The concept of a place you go to get spooked had existed before, of course. Italians made theater that was just grindhouse, and after that, wax museums were a thing; even ghost houses existed. But these were the first of their kind walk-through haunted houses as we know them today.
Of course, while haunted houses and trails of terror were good and fun, it took a real taste-maker to turn them from a Great Depression pastime to a full-fledged piece of Americana. That taste-maker? Mr. Walt Disney.
The illusions made for Disney's Haunted Mansion basically created the Haunted Houses we know now -- filled with ghoulish, over-the-top imagery and haunting phantasmagorical delights.

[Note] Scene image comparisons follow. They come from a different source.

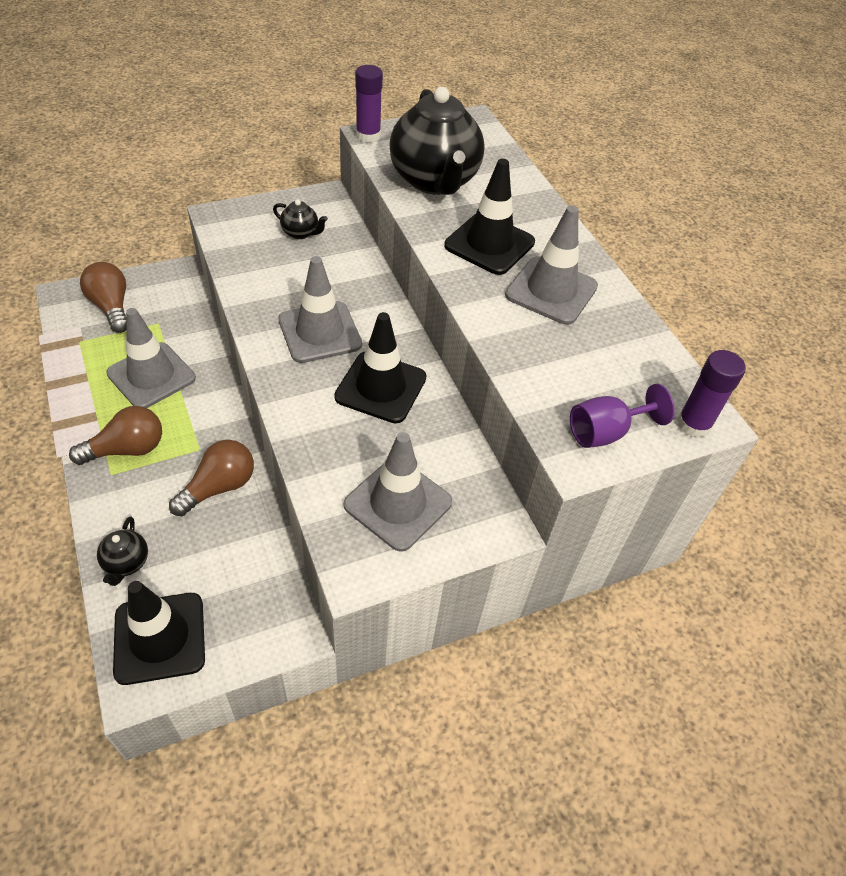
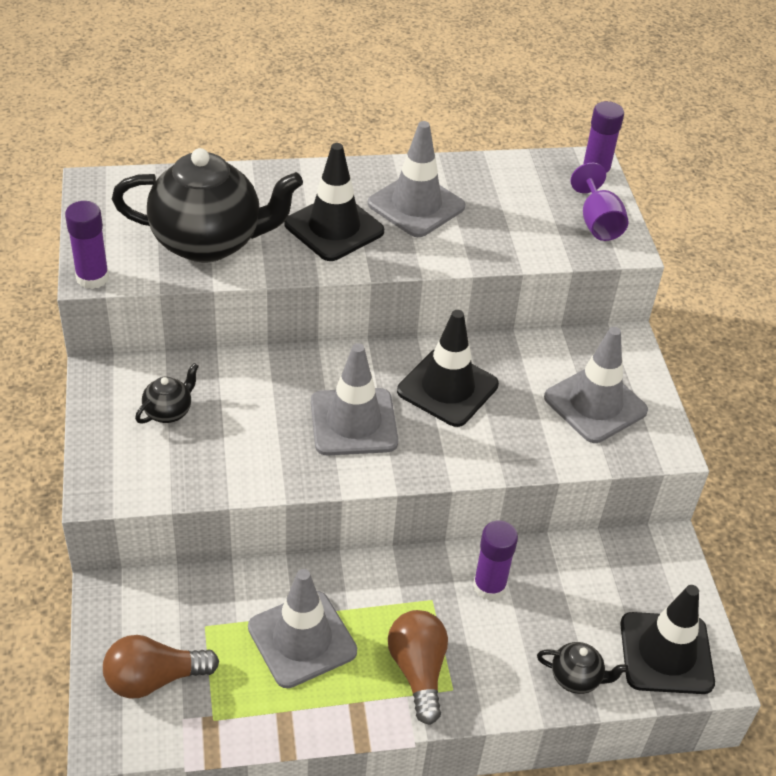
camera: 75 degrees left, 5 degrees down
brown light bulb [169,440,254,516] -> purple glue stick [473,520,518,601]

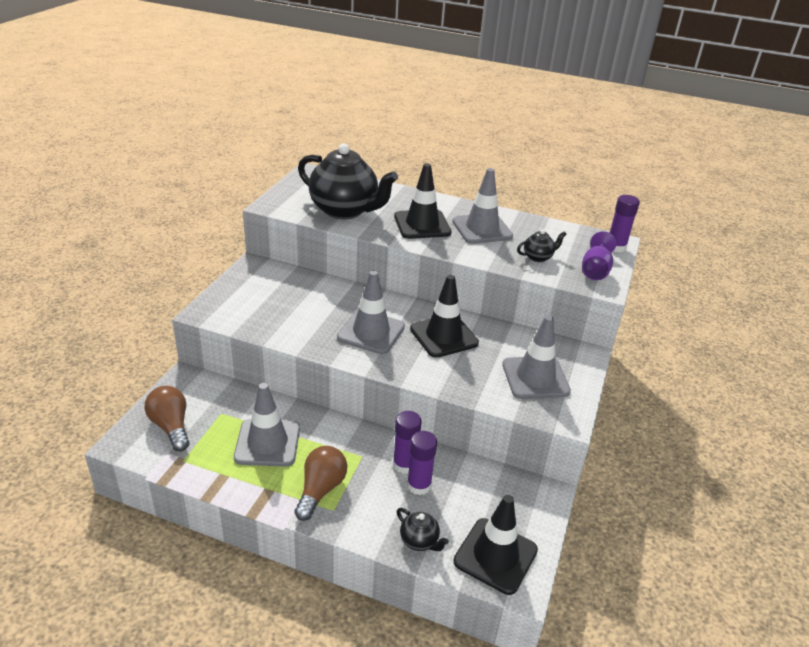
camera: 30 degrees right, 10 degrees down
purple glue stick [65,201,109,289] -> purple glue stick moved to [407,431,437,495]
brown light bulb [103,635,219,698] -> brown light bulb turned 45 degrees clockwise [145,386,190,451]
black teapot [135,363,199,424] -> black teapot moved to [517,229,566,262]

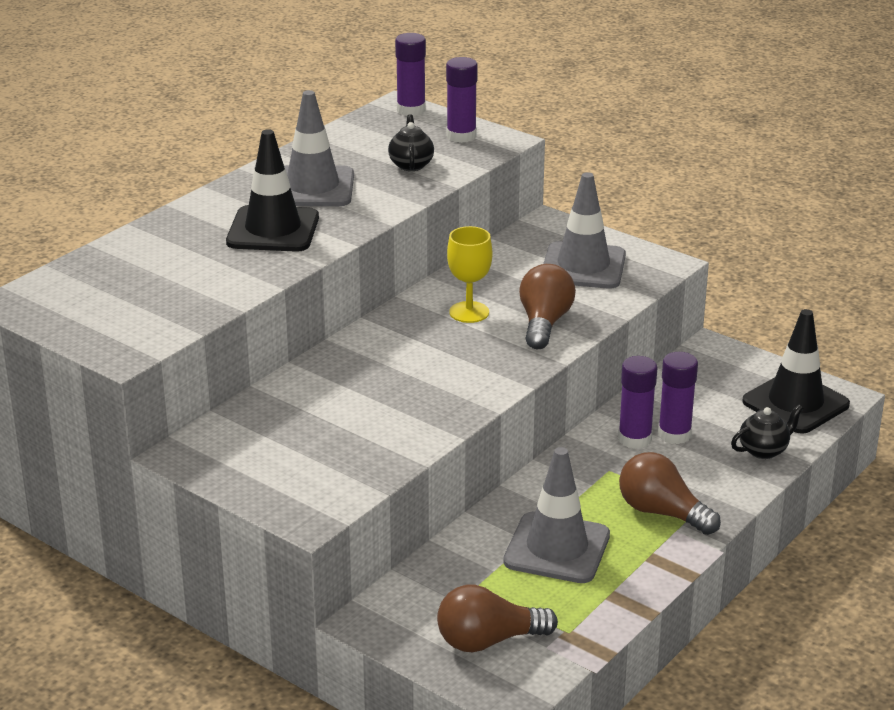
camera: 70 degrees left, 5 degrees down
black teapot [298,143,398,219] -> none
grey traffic cone [337,271,405,354] -> none
black traffic cone [410,275,479,358] -> yellow goblet [447,226,492,323]
purple goblet [582,231,616,280] -> purple glue stick [446,57,478,143]
none -> brown light bulb [519,264,576,349]

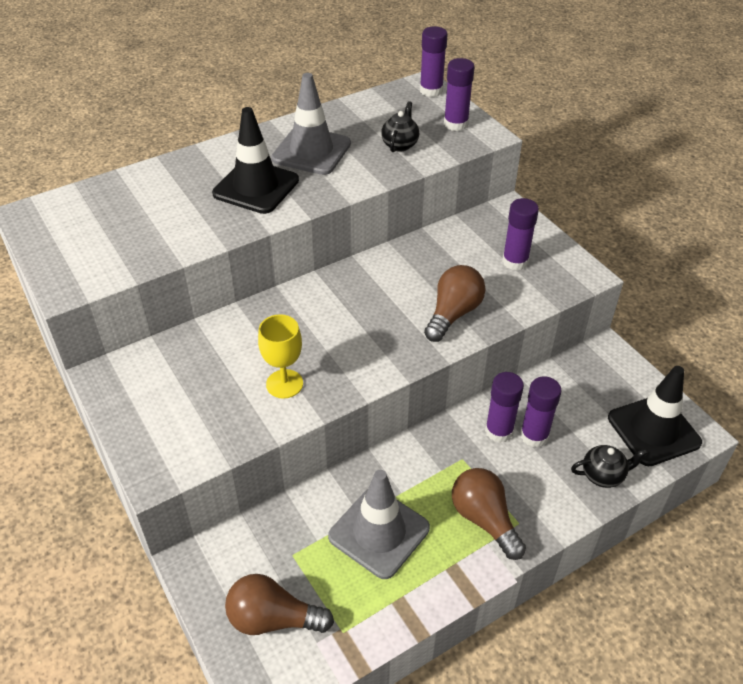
camera: 20 degrees right, 15 degrees up
yellow goblet [447,226,492,323] -> yellow goblet moved to [258,314,303,399]
grey traffic cone [543,172,626,289] -> purple glue stick [502,198,539,270]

Without Disney's The Haunted Mansion, this article would be about how desperate parents in the Great Depression wanted their delinquent shithead kids to stop wrecking everything so much when everything was bad that they designed Saw-like mazes and puzzles to trap them until their libidos and minds ran out of energy, and they fell into miserable shrieking lumps.
But instead, it's about how that fun thing you saw every Halloween was created because a bunch of hungry Irish people came over here and thought practices to a bunch of horrible children who created a Purge-like day of such destruction an entire genre of live theater was created to contain the wicked beasts until the idea gained such widespread popularity that a corporate tyrant could capitalize on it, creating the oversexualized, drunken, destructive, horrible holiday you know today, filled with trick or treating, spooky sights, and awful pranks.
All thanks to the massive economic downturn in Ireland and North America.